(Records excerpted from a collection)
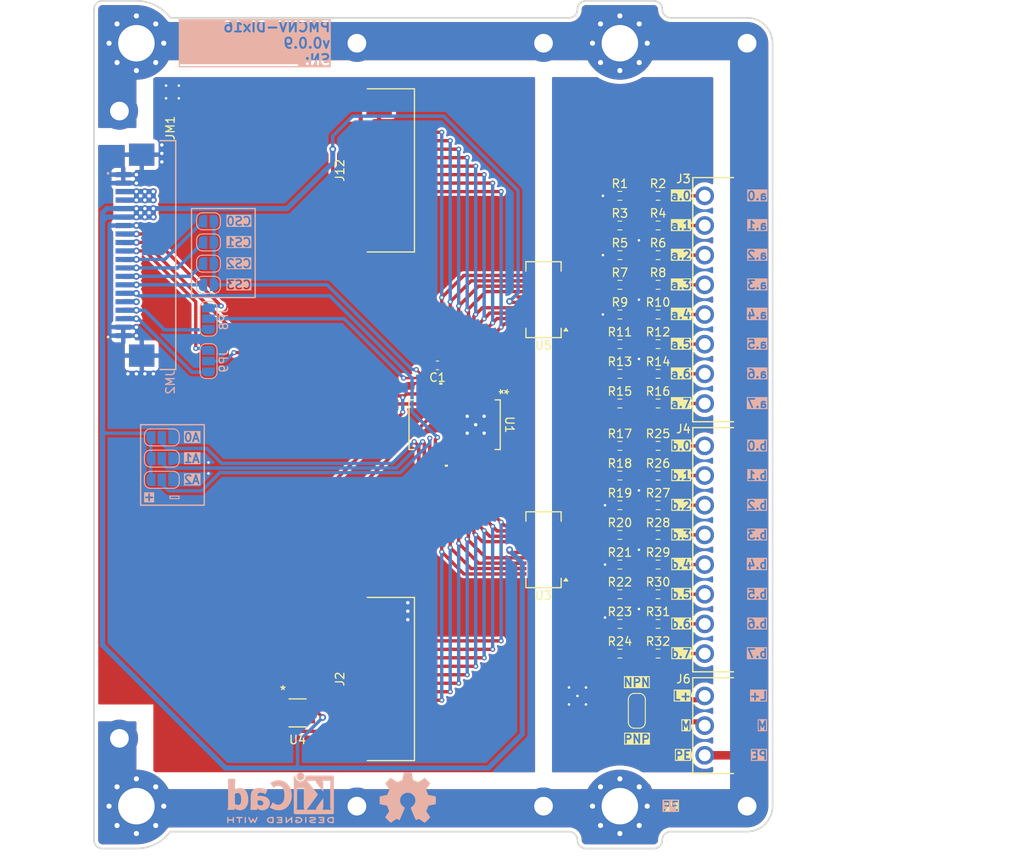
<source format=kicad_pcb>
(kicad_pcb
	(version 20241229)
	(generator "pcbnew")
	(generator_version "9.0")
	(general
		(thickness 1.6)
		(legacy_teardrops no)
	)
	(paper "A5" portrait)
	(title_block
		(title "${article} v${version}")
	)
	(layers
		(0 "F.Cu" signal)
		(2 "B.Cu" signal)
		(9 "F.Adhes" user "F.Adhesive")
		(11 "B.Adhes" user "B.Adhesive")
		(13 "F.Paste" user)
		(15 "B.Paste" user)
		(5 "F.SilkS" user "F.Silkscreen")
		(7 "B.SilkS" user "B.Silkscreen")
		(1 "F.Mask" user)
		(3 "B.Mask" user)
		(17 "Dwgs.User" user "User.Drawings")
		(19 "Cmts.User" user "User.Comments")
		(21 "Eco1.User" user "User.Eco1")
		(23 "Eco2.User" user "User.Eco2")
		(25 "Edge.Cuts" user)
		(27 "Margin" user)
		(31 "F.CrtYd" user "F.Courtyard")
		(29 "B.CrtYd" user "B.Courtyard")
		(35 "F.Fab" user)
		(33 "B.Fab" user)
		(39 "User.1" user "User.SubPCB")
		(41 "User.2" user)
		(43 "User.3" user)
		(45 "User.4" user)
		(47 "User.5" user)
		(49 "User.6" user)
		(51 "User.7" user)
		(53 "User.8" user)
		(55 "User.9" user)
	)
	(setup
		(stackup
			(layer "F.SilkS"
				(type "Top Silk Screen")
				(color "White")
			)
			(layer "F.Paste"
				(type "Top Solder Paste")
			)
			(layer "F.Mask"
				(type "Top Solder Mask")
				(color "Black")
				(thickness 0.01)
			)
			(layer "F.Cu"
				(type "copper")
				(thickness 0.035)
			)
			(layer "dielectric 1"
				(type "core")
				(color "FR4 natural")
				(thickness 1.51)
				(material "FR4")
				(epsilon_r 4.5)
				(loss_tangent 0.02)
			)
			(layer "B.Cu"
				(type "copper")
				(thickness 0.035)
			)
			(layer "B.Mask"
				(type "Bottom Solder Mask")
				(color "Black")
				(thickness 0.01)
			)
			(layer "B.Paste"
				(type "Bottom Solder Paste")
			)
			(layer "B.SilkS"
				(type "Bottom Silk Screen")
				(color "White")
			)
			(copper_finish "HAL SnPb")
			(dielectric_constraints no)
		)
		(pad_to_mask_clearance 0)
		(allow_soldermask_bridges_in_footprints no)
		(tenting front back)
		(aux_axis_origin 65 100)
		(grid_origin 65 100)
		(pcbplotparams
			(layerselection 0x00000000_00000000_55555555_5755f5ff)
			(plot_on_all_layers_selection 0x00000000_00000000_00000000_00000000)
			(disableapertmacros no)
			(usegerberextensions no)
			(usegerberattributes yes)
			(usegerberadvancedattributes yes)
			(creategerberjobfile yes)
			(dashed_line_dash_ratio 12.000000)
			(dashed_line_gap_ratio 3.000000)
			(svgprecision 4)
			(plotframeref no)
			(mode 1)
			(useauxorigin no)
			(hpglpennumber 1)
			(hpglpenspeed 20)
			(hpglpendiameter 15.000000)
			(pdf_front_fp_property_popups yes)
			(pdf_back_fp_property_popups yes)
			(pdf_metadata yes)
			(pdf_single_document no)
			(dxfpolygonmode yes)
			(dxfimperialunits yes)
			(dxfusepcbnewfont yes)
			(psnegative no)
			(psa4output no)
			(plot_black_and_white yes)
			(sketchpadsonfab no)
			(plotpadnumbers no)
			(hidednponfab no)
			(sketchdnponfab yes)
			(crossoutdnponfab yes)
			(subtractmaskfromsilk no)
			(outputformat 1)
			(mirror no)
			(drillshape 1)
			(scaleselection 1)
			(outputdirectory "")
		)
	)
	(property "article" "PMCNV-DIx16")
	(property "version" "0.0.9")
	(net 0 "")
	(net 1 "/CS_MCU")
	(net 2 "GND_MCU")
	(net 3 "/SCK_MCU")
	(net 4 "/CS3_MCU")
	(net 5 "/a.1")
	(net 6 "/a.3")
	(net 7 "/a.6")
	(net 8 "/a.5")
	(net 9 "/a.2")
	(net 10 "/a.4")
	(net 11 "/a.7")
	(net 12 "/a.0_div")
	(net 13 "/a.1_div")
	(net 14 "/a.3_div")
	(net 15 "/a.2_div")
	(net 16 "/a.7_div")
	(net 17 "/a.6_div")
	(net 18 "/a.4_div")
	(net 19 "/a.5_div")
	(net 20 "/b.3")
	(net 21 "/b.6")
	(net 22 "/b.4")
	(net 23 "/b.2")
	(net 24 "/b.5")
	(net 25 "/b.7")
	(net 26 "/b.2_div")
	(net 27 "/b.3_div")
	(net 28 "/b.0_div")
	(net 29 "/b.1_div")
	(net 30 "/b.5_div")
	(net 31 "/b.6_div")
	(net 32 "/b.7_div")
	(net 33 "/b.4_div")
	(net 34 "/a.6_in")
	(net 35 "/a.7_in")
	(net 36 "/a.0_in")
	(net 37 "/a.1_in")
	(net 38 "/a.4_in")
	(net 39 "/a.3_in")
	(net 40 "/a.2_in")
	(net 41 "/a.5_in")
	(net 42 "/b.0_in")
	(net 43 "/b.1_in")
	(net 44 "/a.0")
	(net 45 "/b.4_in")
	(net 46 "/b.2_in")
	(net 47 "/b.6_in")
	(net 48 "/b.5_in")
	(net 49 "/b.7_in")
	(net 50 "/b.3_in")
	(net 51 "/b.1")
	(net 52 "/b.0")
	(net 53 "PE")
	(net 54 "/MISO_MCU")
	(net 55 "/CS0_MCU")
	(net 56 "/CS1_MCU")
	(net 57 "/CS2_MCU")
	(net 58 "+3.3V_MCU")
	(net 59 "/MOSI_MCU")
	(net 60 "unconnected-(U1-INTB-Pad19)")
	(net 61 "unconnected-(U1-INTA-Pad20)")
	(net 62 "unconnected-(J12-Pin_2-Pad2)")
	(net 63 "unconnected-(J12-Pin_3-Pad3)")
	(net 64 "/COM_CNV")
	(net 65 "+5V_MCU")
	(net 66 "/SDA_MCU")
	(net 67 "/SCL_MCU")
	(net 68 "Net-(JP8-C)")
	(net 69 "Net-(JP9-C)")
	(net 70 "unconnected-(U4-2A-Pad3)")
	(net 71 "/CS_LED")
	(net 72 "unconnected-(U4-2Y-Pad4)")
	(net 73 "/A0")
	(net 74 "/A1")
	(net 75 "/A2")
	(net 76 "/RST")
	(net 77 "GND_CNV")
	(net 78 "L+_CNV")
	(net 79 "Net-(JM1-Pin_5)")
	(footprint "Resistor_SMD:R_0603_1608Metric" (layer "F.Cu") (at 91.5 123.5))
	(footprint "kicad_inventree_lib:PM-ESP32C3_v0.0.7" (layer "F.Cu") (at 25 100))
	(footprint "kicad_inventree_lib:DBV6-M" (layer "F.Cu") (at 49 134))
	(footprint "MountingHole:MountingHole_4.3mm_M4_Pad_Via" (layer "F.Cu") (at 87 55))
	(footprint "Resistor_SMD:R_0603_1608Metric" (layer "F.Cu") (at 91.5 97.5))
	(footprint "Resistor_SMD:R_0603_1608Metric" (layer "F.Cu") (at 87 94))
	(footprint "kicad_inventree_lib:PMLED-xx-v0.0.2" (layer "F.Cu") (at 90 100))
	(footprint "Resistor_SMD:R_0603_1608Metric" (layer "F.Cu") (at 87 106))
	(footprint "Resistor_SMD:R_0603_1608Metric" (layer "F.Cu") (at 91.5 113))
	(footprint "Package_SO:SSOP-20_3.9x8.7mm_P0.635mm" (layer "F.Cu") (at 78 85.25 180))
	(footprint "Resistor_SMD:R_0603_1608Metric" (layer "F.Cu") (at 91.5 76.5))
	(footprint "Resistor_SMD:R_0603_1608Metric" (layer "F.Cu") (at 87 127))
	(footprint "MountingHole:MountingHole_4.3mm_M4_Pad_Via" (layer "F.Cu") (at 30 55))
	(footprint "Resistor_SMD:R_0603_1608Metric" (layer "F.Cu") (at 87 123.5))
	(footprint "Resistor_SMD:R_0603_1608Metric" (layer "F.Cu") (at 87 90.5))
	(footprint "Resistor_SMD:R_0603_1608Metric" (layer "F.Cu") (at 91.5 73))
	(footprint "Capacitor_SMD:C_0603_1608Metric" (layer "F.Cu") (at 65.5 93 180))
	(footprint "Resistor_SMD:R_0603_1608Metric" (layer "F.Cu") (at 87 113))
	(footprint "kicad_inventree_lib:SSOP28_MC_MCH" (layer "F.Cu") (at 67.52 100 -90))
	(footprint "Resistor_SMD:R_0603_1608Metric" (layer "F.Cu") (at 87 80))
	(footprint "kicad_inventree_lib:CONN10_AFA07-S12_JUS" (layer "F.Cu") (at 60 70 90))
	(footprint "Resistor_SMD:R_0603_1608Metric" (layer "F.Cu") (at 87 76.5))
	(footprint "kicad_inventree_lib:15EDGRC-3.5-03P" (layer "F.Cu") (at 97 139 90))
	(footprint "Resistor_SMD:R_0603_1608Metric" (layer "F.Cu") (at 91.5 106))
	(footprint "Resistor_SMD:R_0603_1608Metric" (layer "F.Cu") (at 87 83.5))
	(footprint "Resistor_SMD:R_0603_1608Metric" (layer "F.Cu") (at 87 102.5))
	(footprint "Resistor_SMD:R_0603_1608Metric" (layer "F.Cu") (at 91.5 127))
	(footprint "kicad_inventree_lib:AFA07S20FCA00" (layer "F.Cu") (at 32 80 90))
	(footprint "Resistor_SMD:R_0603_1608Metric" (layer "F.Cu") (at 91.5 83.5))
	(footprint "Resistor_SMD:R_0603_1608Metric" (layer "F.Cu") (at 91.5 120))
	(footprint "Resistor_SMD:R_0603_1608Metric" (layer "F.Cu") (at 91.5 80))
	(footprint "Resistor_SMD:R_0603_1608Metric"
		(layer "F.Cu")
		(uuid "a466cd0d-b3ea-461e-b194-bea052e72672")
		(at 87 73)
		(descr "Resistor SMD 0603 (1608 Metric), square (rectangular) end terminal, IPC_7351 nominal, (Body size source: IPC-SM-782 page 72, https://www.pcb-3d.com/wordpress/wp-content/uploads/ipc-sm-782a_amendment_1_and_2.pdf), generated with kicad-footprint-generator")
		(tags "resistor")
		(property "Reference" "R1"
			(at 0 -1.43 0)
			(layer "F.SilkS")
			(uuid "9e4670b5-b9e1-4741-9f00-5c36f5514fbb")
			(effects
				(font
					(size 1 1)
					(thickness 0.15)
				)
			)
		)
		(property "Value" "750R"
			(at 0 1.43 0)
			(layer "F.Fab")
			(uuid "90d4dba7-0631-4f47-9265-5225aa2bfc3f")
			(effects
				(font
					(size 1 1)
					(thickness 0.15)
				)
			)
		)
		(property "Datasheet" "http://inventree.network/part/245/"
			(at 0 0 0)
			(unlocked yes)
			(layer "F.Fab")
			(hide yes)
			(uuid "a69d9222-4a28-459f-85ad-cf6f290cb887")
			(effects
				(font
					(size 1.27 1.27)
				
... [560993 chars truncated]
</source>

WHAT YOU SHOULD DO: Read the entries above, then pull out the lines that include "Courtyard".

THE ANSWER:
		(31 "F.CrtYd" user "F.Courtyard")
		(29 "B.CrtYd" user "B.Courtyard")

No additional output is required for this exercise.